By. Neil Williamson, Grumpy Marketing Guy
Anyone that has been paying attention over the last twenty years has witnessed the growth of the wine festival. The bulk of this post will focus on Virginia wine festivals but I have seen similar patterns in other states as well. As a disclaimer, I have created festivals, worked with festival promoters, been a festival attendee and been an exhibiting winery.
One truth at the outset — All festivals are not created equal.
Back in the Industry’s early days, wine festivals were the hot spot to find the new wine meet the wine makers and hear good music (all of this is still true). In addition these festivals were hugely profitable for the wineries because people would come and buy cases of Virginia wine that were not available at their local stores.
Then three major changes occurred:
- Others saw the festivals were successful and fun and more festivals popped up
- Virginia wineries started selling in the neighborhood wine shops
- A bunch more Virginia wineries (now over 200) came on the scene
Does this mean festivals are no longer a good idea for consumers or wineries — absolutely not but how both consumers and wineries approach festivals should change. In addition smart festival promoters are differentiating their festivals with additional programming, unique locations, and special top-notch entertainment and promotion.
First, consumers should change their methodology at a festival. Rather than heading toward either the first tent or your favorite, I encourage festival goers to “start in the back and work forward”. Seek out those wineries you don’t know before you head back to your well known favorites. Secondarily, eat — trust me you need to eat. After over a decade in the wine business, I can tell you the sun and the wine will catch up with you. Finally and most importantly buy.

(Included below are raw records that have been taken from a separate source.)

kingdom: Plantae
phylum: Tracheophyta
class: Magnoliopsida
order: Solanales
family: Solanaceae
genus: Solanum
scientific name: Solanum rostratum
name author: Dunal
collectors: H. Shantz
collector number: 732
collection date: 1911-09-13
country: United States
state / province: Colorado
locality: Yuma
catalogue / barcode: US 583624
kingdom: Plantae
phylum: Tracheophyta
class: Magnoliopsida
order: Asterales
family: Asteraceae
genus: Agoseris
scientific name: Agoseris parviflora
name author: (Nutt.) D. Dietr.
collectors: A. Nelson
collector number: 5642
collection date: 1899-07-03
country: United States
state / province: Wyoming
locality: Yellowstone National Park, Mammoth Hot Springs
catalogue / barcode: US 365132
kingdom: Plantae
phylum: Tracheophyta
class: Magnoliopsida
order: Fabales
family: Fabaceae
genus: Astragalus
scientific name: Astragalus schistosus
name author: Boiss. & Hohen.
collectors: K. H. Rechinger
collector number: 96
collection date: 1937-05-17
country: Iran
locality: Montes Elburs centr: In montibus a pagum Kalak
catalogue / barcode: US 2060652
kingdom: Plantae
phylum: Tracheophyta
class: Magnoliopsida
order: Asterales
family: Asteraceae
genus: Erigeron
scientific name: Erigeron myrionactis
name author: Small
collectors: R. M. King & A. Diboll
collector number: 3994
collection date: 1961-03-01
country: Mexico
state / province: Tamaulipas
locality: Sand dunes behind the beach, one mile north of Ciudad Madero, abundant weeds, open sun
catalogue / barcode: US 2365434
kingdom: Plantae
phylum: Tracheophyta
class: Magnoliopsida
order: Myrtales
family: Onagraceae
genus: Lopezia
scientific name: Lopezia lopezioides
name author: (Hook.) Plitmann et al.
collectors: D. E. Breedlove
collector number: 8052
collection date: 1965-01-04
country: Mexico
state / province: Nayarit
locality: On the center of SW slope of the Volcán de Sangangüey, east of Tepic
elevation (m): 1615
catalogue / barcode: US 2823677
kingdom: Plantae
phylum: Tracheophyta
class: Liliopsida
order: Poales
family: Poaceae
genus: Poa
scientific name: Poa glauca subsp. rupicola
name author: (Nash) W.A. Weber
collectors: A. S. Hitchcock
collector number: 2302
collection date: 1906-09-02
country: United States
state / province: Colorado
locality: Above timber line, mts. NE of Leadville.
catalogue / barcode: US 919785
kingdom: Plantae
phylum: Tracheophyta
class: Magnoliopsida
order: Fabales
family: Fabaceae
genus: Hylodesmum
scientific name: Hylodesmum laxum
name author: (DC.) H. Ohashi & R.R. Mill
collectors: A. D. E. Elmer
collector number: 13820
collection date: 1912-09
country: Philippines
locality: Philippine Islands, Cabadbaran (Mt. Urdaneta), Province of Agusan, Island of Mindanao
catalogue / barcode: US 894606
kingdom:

The wineries have come to the festival to sell you wine. Don’t ask where you can buy it — look at the cases stacked behind the taster — you can buy the wine here!
The wineries need to be more selective about their pours. Knowing you are headed to a festival where a number of wineries will be pouring do you think it is wise to bring all 14 of your wines? An interesting study mentioned in Malcolm Gladwell’s book Blink tested consumers provided four options of jelly to taste versus 12 options of jellies to taste — which portfolio sold more? The one with only 4 choices. Take a good look at your wine inventory and determine which wines you can afford to pour and sell at festival. In addition, after two years of festival going, wineries should take a good hard look at their festival profitability, not all festivals make money but those that cost a bunch should be considered for discontinuation.
Finally, the promoters must recognize two important realities first the people come to the festival for the wine so be really nice to the wineries and make it easy for them. Secondarily, that the days of throwing a wine party in the field and having any crowd come are long gone. You need to have a hook, a solid marketing plan (including social media), as well as hope for good weather.
Festivals are an important part of the Virginia wine business. In addition to being a solid sales/marketing opportunity it also draws the industry together in a unique way. You will never forget who was near you when the Tornado Warning came down from the hill or what wineries made it to the convention room floor despite over a foot of snow.
Above all else, all involved in wine festivals need to have a can do attitude and recognize that whether the event is like a Super Bowl winning team or the voyage of the Titanic, we are all in this together.
The answer to the question in the post headline is “Yes!”